ABOUT THIS TASK ::
Your reply should be made up of every line in the records below that holds the string "Amazon".

(MATERIAL FOR THIS TASK begins)

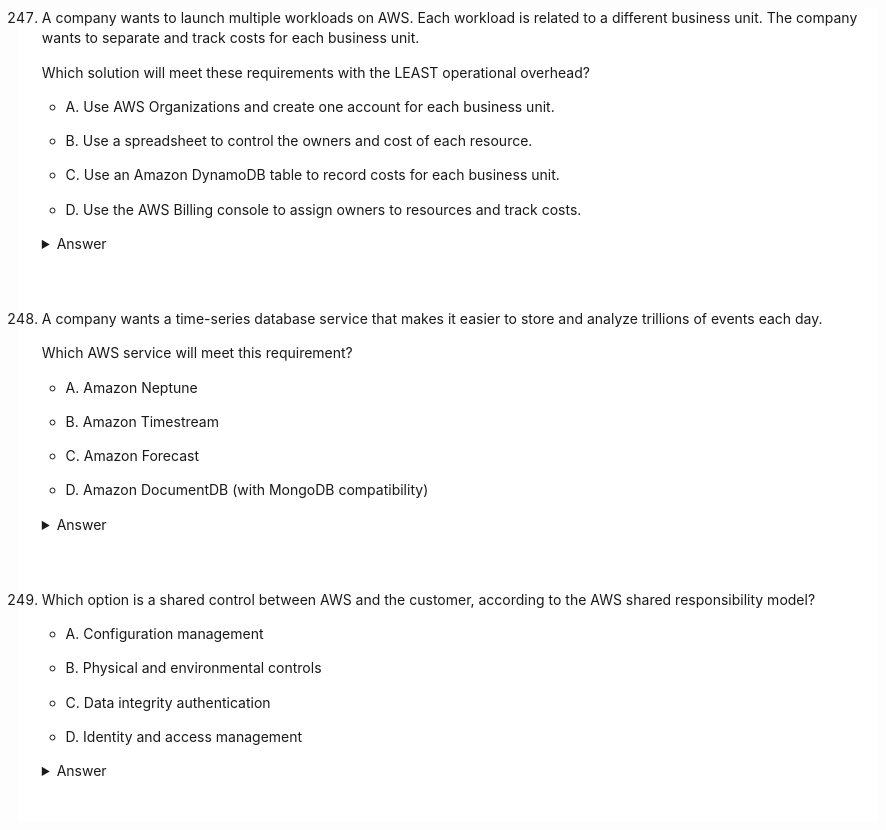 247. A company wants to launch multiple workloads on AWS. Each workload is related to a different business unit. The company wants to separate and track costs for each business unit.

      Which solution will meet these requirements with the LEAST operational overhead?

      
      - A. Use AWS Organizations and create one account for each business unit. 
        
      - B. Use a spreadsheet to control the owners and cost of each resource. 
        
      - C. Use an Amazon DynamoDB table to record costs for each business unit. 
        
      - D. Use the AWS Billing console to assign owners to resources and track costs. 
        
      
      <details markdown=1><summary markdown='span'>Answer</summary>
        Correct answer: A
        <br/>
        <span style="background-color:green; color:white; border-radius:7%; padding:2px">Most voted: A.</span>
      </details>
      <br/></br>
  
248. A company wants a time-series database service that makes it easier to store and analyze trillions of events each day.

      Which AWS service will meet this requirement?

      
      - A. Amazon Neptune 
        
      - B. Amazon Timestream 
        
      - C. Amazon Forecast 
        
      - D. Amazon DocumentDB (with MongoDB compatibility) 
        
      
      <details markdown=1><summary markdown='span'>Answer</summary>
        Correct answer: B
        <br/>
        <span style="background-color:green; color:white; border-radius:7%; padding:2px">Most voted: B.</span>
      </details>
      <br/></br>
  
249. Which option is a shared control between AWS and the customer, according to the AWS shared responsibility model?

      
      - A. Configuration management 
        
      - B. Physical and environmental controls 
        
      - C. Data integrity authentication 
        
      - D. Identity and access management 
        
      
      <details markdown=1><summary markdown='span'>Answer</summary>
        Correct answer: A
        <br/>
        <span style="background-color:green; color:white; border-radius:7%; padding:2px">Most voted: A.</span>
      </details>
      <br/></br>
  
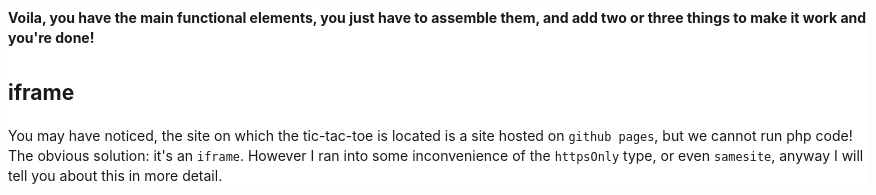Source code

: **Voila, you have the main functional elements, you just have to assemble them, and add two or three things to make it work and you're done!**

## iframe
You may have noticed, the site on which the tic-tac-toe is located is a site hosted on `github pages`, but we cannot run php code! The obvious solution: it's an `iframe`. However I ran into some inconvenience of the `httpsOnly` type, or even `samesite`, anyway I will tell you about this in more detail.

(MATERIAL FOR THIS TASK ends)

WRITTEN SOLUTION ::
      - C. Use an Amazon DynamoDB table to record costs for each business unit. 
      - A. Amazon Neptune 
      - B. Amazon Timestream 
      - C. Amazon Forecast 
      - D. Amazon DocumentDB (with MongoDB compatibility) 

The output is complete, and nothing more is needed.